By DREW LAWSON
Staff Reporter 

New Day dawns for EWU police department

Former football player takes over as police chief

 

Last updated 9/17/2020 at 11:06am



CHENEY—Jay Day spent the early 1990’s trying to shut down opposing receivers on the Eastern Washington University football team as a defensive back. Nearly 30 years later, he’s taking over for retiring EWU Police Department Chief Tim Walters.

But being a cop wasn’t even on his radar coming out of college.

“It was just kind of one of those lucks of the draw,” Day said. “I didn’t even know, at the time, that it would grab hold of me like it did.”

Day originally enrolled at EWU in 1991, where he quickly met his now wife, Esperanza. The two have three children: Xavier, 27, Janessa, 26 and Sofia, a senior at Cheney High School.

He was drawn to Cheney because, as he put it, “it was the first place I had been as an adult where I didn’t have to worry about anything.”

“Growing up in high school in Tacoma, that’s when gangs were really big, so you had to watch where you went and what you wore,” Day said. “I didn’t have to worry about that here.”

When Day’s playing days were over, he had yet to have finished his degree.

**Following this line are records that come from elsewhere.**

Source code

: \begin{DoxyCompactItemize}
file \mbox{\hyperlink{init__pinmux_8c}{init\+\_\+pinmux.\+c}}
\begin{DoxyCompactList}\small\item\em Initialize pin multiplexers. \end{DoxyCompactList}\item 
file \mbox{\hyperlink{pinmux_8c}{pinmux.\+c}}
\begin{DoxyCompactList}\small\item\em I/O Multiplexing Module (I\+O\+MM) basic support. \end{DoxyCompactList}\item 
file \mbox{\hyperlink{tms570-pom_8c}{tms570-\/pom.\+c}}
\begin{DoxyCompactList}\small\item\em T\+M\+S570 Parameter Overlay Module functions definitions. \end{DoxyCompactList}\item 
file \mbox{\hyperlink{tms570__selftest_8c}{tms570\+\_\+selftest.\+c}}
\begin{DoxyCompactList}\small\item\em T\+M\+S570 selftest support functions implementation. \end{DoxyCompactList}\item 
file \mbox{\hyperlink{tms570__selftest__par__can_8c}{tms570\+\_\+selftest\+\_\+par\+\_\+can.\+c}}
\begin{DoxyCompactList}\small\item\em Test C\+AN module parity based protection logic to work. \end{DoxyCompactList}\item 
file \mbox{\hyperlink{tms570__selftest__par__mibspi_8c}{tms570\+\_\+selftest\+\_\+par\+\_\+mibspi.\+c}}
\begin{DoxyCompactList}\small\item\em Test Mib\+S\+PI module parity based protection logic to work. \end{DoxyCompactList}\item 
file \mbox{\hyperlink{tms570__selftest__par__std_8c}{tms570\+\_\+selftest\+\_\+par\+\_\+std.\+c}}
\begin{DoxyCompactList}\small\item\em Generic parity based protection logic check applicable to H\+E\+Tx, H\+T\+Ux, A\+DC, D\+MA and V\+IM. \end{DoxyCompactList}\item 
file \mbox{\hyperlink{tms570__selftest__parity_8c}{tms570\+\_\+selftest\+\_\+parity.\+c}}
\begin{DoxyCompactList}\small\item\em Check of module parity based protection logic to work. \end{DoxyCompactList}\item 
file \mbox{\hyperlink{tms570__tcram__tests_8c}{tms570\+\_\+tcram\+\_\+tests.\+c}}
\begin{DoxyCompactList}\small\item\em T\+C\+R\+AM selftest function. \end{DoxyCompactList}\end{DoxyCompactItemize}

Instead he left and worked for Blumenthal Uniforms in Spokane, now a Galls, LLC company.

After a few years, he got a call from a representative at EWU, who noticed he hadn’t completed his degree.

“They asked if I was interested in coming back and completing that; I said absolutely,” Day said. “So I came back to school in ’98 and started studying therapeutic recreation. I got my degree in 2001.”

Day spent the next seven years as a rec therapist at a nursing home in Spokane Valley. In 2008, he was looking to change career paths. He saw an opening within the EWU Police Department, which at the time he assumed would be a glorified security job.

“On a whim, I just kind of applied,” Day said. “I came out and tested, and the rest, as they say, is history.”

He realized he had found his calling when he began interacting with the campus community.

“Being able to impact young people and make a difference is what really drew it to me,” Day said, likening the opportunity to help people to his years spent as a football coach at Cheney High School under Tom Oswald starting in 1998, where he served various roles as defensive backs coach, linebackers coach and eventually defensive coordinator before stopping in 2015.

When Walters interviewed Day for a position in 2008, Day told him he wanted his job someday, but Day said that was mostly to impress him. However, that left a mark in Walters’ mind.

“I think I believed it, but I didn’t really own it and believe it,” Day said. “(But) he never forgot that. One of my first days here, (now retired) Sgt. Lorraine Hill told me, ‘you’re going to run this organization someday.’”

In late 2015, Walters told Day to grab a calendar and follow him. He detailed his plans to retire in the next five years and what Day needed to do to get ready to replace him. Day then enrolled at American Military University and got his master’s degree in organizational leadership.

He was then promoted to lieutenant in 2017 and took responsibility of the patrol operation. He became deputy chief in 2018 and became chief in late August 2020.

“I was afforded an opportunity to learn and grow,” Day said. “It’s unique, because very rarely do you see a person start as an officer and work their way up through the ranks to become the head of that organization.”

Day acknowledged the civil unrest facing the country currently and the current stigma surrounding law enforcement. He said the way his department conducts itself can help mend some of that unrest on a local level, which hopefully can spread outside of the community.

“We can make a difference here, because the students that are here, the majority of them are from somewhere else,” Day said. “The way we interact with them and police them here; they can take that back to their respective communities. Hopefully, what they’ve experienced here will help them have a voice there, saying, ‘hey, there’s a different way to do it. The police treat people differently at Eastern than they do here.’”

“Hopefully, whatever officers are there hear that and make a decision to do things differently,” he continued. “I want us to be the model police agency, period. We are a community-oriented police department. I would like to see our field, overall, move back in that direction…we want our community to trust us, and interact with us and engage with us.”

One of Walters’ emphases was having a diverse staff, which Day plans to carry into his role as chief.

“Our campus consists of so many races and cultures and dialects,” Day said. “Coming to college and being away from home is stressful … I remember walking on campus the first time and not really knowing what to do, where to go, who I am. When you see somebody tasked with the safety and security of the campus that looks like you, even though you don’t necessarily know them it gives you some degree of comfort.”

Day considers himself “humbled” to be in his position as a man of color.

“To be a person doing (my job), especially now, I think it’s important that we remember who we are and we pay the proper amount of respect to the authority and responsibility we face as police officers,” Day said. “As long as we don’t have emotional responses to the things we deal with … we will always act in an appropriate manner.”